-- begin Quoted passage --
In dueling columns on cnn.com, Ted Nugent faces off against former LA Times editorial page editor Tom Plate.

Nugent’s sensible column speaks for itself and needs no support. Once he has pointed out that Virginia Tech actually was a “gun-free zone,” what else is left to say? But I thought that Plate’s highly disingenuous column deserved a fisking, so here goes.

The right to free speech, press, religion and assembly and so on seem to be working well, but the gun part, not so much.

Compared to what? Some alternate history without a Second Amendment, I suppose. But we don’t know what America’s past and present would look like without a Second Amendment. I’ll just point out, since comparisons to contemporary gun violence in Britain and the rest of Europe are often made in this context, that we haven’t had a North American Holocaust. We haven’t had a WWII that killed 55,000,000; a WWI that killed tens of millions; a blood- and revolution-soaked 19th century that killed tens of millions more; or a Stalinist purge of tens of millions. We haven’t had an Armenian genocide, or a Katyn Forest Massacre. We haven’t even had the relatively low level of civil violence represented by local conflicts such as Northern Ireland or the Basque region. We haven’t had a Milosevic ethnically cleansing “undesirables” in North America within the past decade.
-- end Quoted passage --
-- begin Dataset excerpts --
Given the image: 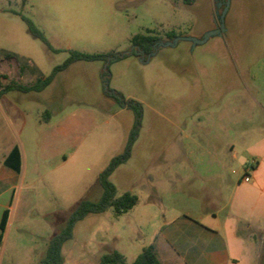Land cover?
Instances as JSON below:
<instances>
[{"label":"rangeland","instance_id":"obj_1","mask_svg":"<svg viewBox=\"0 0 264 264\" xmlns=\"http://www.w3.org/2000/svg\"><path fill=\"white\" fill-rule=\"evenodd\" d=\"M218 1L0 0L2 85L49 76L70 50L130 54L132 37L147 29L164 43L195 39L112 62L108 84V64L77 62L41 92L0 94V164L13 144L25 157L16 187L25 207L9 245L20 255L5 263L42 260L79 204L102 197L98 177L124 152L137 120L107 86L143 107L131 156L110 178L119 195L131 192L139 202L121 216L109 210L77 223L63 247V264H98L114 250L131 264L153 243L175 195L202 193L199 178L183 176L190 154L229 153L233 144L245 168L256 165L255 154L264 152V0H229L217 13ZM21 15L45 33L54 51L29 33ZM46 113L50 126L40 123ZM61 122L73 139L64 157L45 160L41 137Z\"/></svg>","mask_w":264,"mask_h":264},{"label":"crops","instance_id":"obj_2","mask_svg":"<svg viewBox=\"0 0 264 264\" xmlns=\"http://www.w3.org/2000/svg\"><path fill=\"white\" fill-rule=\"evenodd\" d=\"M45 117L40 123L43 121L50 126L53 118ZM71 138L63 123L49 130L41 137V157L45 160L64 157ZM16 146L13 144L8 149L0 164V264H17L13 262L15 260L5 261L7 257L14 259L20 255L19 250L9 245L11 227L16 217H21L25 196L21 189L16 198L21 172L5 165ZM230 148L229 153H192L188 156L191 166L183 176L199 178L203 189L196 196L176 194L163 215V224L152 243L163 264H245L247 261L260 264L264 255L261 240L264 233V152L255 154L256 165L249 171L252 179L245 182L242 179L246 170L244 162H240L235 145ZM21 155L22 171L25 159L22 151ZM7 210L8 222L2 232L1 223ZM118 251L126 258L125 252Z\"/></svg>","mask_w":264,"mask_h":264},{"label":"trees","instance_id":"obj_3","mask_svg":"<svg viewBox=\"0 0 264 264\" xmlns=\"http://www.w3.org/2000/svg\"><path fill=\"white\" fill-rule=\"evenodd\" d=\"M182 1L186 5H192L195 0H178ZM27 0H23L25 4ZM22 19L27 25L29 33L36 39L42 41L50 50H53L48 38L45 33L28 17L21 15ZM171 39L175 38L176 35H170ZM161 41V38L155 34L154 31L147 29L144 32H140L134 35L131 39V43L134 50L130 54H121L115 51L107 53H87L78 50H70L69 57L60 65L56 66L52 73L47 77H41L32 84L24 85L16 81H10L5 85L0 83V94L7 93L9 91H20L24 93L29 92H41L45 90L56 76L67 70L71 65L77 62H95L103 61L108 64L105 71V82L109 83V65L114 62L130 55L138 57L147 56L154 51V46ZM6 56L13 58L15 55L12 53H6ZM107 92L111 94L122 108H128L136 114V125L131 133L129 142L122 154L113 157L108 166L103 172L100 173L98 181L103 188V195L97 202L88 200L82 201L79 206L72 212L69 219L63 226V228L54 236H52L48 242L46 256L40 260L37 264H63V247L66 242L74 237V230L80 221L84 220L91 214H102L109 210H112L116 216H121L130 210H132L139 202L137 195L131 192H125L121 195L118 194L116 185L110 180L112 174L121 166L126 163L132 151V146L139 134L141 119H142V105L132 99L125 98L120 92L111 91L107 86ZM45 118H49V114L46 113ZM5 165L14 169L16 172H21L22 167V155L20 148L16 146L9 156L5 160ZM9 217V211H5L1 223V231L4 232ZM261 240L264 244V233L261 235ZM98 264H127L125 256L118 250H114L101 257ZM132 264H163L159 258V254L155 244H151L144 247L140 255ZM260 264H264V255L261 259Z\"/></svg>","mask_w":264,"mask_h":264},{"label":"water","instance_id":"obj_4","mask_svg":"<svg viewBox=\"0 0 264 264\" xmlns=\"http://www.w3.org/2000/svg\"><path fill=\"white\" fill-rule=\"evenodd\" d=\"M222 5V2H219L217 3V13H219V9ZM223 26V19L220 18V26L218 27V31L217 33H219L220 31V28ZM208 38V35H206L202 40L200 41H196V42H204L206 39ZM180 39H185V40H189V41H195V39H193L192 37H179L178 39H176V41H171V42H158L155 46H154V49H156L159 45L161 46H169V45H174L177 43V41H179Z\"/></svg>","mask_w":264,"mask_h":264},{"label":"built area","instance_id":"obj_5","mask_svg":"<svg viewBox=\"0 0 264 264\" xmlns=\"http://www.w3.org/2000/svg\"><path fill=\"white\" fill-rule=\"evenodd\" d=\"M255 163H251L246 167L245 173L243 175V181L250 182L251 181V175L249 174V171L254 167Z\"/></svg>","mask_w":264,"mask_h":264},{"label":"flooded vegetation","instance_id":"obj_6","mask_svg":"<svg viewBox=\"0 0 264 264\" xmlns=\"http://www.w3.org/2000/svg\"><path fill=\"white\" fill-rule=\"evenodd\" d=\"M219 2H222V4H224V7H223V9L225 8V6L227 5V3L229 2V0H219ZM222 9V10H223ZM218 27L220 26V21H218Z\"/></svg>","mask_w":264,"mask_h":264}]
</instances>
-- end Dataset excerpts --
-- begin Dataset excerpts --
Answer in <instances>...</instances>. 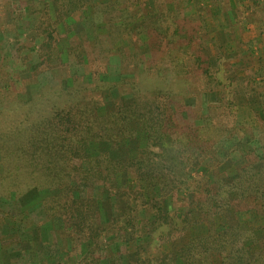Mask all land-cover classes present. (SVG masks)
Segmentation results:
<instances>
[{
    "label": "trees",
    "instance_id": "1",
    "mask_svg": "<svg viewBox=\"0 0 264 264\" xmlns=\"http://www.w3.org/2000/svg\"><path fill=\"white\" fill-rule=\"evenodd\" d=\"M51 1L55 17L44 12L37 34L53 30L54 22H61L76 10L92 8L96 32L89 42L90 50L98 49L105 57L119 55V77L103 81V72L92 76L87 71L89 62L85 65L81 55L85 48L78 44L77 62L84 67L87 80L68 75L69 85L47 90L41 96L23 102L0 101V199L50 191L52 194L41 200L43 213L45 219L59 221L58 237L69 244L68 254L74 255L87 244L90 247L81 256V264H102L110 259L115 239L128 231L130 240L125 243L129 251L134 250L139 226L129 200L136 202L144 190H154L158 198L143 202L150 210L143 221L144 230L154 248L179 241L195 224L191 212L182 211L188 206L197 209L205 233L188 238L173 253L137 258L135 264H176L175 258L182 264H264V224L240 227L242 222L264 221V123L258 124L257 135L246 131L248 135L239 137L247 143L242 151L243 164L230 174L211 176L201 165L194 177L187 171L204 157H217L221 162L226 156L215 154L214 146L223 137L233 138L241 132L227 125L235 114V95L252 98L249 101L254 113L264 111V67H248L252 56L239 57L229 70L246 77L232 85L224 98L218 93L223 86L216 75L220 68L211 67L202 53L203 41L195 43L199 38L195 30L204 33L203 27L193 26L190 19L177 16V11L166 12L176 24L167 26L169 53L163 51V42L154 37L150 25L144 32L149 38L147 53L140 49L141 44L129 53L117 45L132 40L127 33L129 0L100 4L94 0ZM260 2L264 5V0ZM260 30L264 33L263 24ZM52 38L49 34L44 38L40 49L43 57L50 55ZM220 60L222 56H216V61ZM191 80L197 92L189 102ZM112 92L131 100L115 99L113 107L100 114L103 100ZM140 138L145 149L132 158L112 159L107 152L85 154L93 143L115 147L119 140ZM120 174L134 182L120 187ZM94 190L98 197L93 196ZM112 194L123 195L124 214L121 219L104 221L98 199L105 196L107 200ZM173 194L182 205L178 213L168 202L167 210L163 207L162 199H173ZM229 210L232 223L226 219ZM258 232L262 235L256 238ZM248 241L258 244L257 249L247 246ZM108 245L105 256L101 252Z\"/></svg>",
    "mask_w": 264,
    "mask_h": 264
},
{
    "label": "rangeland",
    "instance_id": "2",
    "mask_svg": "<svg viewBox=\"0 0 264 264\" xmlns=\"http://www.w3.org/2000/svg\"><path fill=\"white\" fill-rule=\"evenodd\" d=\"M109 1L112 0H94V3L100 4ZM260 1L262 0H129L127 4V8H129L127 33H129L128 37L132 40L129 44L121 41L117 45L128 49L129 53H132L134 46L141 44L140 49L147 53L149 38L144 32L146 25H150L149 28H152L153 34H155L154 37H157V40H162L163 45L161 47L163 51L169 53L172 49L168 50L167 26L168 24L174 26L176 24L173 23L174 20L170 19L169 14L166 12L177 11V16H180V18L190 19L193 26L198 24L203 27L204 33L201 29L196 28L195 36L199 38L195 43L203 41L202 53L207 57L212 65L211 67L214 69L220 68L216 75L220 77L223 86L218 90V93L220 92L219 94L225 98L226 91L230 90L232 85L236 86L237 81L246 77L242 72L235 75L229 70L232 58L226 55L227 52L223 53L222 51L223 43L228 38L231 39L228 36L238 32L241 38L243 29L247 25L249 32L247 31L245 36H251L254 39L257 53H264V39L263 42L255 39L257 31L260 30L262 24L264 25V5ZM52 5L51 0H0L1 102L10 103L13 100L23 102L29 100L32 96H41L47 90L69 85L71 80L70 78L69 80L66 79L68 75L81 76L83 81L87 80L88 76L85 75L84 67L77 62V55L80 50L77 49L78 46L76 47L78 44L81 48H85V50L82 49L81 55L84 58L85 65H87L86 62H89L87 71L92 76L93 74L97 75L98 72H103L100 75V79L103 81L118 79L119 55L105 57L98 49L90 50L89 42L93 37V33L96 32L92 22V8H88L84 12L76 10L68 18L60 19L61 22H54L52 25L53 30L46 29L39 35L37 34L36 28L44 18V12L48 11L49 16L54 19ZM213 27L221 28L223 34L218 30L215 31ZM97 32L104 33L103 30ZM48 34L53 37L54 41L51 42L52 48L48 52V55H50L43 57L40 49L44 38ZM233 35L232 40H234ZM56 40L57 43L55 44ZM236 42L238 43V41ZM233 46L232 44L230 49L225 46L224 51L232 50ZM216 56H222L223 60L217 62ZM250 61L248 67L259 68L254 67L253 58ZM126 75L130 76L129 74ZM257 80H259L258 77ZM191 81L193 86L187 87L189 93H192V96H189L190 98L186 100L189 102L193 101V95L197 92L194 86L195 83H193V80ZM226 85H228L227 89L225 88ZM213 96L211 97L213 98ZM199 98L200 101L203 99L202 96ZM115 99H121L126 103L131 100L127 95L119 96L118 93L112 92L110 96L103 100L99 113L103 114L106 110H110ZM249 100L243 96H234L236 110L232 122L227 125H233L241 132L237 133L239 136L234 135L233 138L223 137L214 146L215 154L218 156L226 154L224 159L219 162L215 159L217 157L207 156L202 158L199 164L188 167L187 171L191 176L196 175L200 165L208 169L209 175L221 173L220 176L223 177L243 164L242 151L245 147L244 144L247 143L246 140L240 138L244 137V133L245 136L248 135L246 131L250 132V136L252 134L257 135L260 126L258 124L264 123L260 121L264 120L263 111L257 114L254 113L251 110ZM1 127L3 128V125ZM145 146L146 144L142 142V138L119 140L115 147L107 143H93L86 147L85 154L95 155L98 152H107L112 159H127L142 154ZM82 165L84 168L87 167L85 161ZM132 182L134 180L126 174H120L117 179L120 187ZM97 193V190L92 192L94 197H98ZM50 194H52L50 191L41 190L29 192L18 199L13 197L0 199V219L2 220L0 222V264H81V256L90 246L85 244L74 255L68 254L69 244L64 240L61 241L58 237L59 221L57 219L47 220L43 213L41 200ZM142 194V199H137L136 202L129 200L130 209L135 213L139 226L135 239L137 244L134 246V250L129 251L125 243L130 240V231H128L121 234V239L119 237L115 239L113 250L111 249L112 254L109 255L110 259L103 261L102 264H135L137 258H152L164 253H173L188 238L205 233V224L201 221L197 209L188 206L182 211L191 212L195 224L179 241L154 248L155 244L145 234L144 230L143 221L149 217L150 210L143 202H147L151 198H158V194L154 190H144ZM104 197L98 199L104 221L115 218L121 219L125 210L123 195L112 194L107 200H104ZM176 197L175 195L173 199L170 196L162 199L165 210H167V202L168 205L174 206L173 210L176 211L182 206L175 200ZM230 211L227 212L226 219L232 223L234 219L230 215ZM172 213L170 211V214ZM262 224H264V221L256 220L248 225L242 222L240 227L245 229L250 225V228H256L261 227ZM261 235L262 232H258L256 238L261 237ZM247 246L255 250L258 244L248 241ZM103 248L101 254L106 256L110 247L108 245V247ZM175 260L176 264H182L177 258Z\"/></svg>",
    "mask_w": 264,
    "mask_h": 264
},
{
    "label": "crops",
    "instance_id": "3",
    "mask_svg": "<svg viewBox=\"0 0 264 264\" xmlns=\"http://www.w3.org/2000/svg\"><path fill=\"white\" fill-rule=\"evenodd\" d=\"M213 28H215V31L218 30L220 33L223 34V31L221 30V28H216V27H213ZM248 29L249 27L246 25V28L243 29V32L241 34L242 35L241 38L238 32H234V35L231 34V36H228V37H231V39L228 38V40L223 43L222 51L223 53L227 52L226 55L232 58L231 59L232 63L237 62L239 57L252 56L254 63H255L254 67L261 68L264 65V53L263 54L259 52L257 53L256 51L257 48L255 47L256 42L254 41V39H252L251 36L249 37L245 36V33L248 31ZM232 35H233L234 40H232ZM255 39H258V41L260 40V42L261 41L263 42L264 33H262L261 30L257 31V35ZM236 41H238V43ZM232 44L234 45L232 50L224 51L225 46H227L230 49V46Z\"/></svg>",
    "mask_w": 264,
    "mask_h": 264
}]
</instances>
-- end Dataset excerpts --
Copy word for word the part of the post on the dueling gun columns that begins at "Nugent’s sensible column" and stops after "so here goes.". The material isn't needed for this.

Nugent’s sensible column speaks for itself and needs no support. Once he has pointed out that Virginia Tech actually was a “gun-free zone,” what else is left to say? But I thought that Plate’s highly disingenuous column deserved a fisking, so here goes.